On Taylor Swift and Role Models from an 8 year-old’s Perspective

I started making fun of Taylor Swift with the release of “Love Story,” because, really, Romeo & Juliet and The Scarlet Letter are not romances to emulate. Did she take freshman English? Did she do the reading!? My friends Emily and Olivia have put up with much mockery from me over the years. When my eight year-old sister started listening to Swift’s music on repeat, however, it gave me pause. I did some reading on the ole’ internet and discovered many, many articles praising the 21 year-old musician for being a good-girl and a good role model. As she is not up to many Lohan or Spears-type antics, she writes her own songs, and is not Ke$sha, I’m okay with my sister enjoying her music.*

Swift however, claims that, “It would be really easy to say ‘I’m 21 now, I do what I want. You raise your kids!’ But it’s not the truth of it. The truth of it is that every singer out there with songs on the radio is raising the next generation.” (E!) That I am not willing to accept. No offense, Taylor, but I don’t want you raising my sister. I’m not even sure I want you as a role model. I’d prefer people like Rosa Parks or Marie Curie or Jesus or any number of strong men and women who are making real changes and doing cool things. I really do appreciate the wholesome image you’re maintaining amidst a pretty debauched industry. But pop music has its limits and I also want my sister internalizing things with more substance.

So, I decided to get Marissa’s take on the whole thing. With Dad’s permission, I interviewed her about music and role models. Here we go!

Kasey: Good morning. So, tell me, who are your favorite musicians?

Marissa: Taylor Swift, the Beatles, that’s pretty much it.

K: So you don’t like those classical composers anymore?

M: I like ’em, but they’re not my favorite.

K: Why do you like Taylor Swift?

M: She’s country and I love country music. She has some personality in her singing. She has emotions and if she wants to she can put expression. Really strong expression. And she does more than singing on her CDs. She can do some talking and tell you about the different subjects in school.

K: Really? Like what?

M: There was this one CD, you can give a listen to it. It was just talking about writing. Basically probably because she writes songs.

K: And you like Country? You’re sure you’re in this family?…That’s okay. I like really old country like Patsy Cline and Johnny Cash.

M: I like really new country like Taylor Swift and Tim McGraw.

K: What is your favorite song by Taylor Swift?

M: I would have to go with “Not a Fairytale.” Because she sings about her life and it sounds like a fairytale and she ends with [singing] “not a fairytale” just to give you a good laugh. It has some emotion too. Surprised emotion because she wants to sound surprised to guess what you’re going to be after she sings that “not a fairytale.”

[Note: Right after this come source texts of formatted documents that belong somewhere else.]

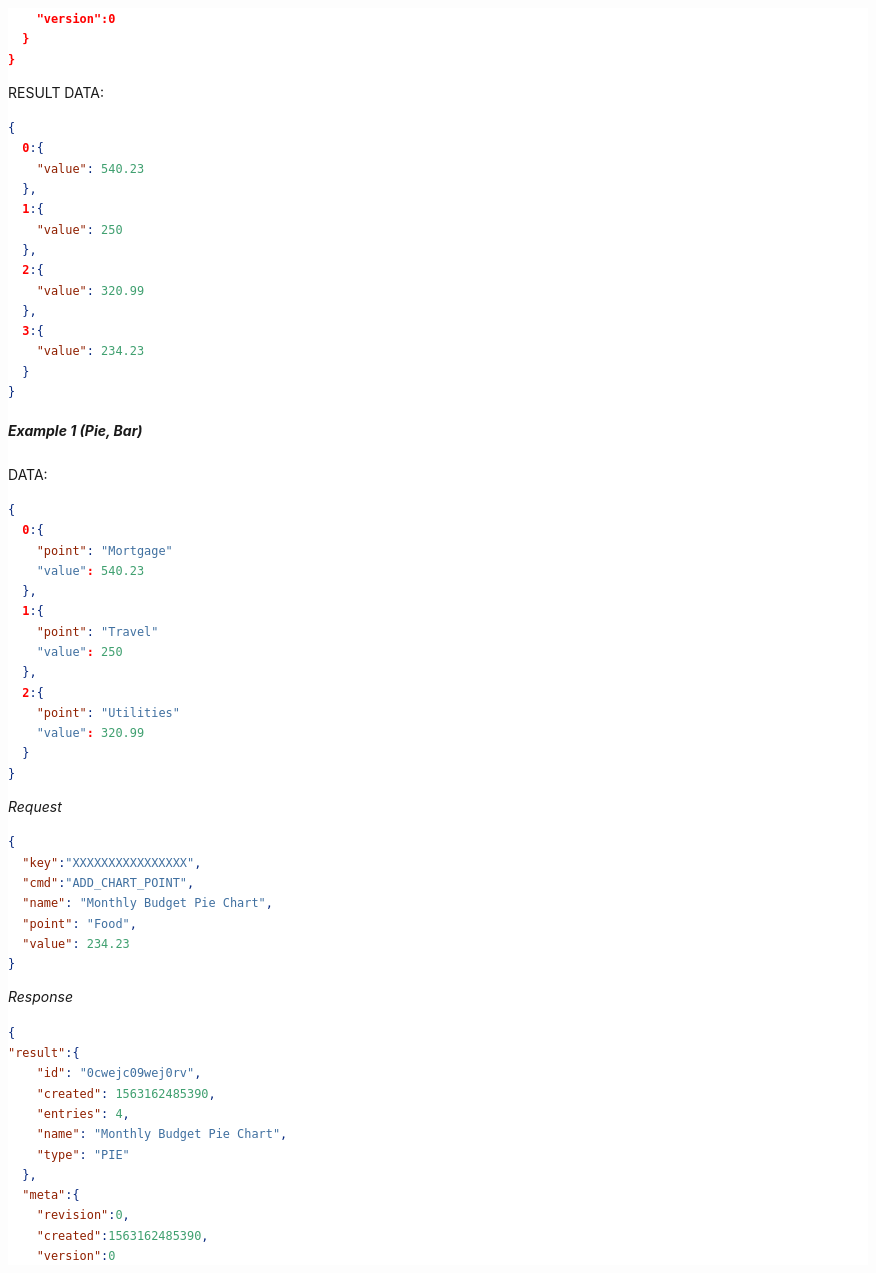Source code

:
 ```json
    "version":0
  }
}
```
RESULT DATA: 
```json
{
  0:{
    "value": 540.23
  },
  1:{
    "value": 250
  },  
  2:{
    "value": 320.99
  },
  3:{
    "value": 234.23
  }    
}
```

##### Example 1 (Pie, Bar)
DATA: 
```json
{
  0:{
    "point": "Mortgage"
    "value": 540.23
  },
  1:{
    "point": "Travel"
    "value": 250
  },  
  2:{
    "point": "Utilities"
    "value": 320.99
  }  
}
```
*Request*
```json
{
  "key":"XXXXXXXXXXXXXXXX",
  "cmd":"ADD_CHART_POINT",
  "name": "Monthly Budget Pie Chart",
  "point": "Food",
  "value": 234.23
}
```
*Response*
```json
{
"result":{
    "id": "0cwejc09wej0rv",
    "created": 1563162485390,
    "entries": 4,
    "name": "Monthly Budget Pie Chart",
    "type": "PIE"
  },
  "meta":{
    "revision":0,
    "created":1563162485390,
    "version":0
```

K: Do you listen to music just to listen, or does the music speak to how you feel in some way?

M: It speaks to how I feel. It’s normally that I listen to music when I’m happy, but sometimes after her 8th song in the “Speak Now” track, it’s that I’m really sad. It’s about a little girl growing up. It’s about Taylor Swift’s life and it ends pretty sadly. It’s that she starts feeling really sad in the middle of the track and I feel sad too.

K: Do you feel like you have something in common with her in that song?

M: I don’t like growing up.

K: What is a role model?

M: No clue.

K: A role model is a person who sets an example–good or bad–about how to act.

Who are your role models?

M: My mom. You [knowing smile]. My classmates, and Daddy. Josh. Everybody in this family, except for Lyle (cousin of same age) because we’re probably at the lowest of the pecking order. And the president.

K: Is Taylor Swift a role model?

M: Yes. Because I want to be all these jobs and number one is a musician so I listen to her to pick up the facts.

K: Since when do you want to be a musician? I thought you wanted to be a doctor?

M: I want to be a doctor, scientist, and musician. But not like someone is going to lick a guitar and feel better.

K: What about how she behaves outside her music?

M: She’s just really happy. Though some things can make her cry.

K: What kind of woman do you want to be when you’re a grown up?

M: I want to be like Elizabeth Blackwell* and Taylor Swift. Though I’m probably going to be the only woman to find the cure to cancer.

[Brief conversation about character and qualities]

K: What kind of qualities or values do you want to show in your life?

M: I already have sense of humor. I want to keep that. I want to show more respect. And kindness is already showing. And I can’t decide, so all of them.

K: Any final thoughts about our conversation.

M: Probably not. Because I need to let the dog out.

So maybe we’ll talk again when she’s older, but as of now, I guess there are worse people to rock out to or look up to than a happy girl with a guitar. Especially if you’re determined to find the cure for cancer. Some levity wouldn’t hurt. 😉

*I might add, I think my parents know what they’re doing. But as a much older sister who loves the kid like crazy and does critical analysis for a living, I can’t help but worry anyway.

**First woman awarded a medical degree in the U.S.  Marissa knows a thing or two.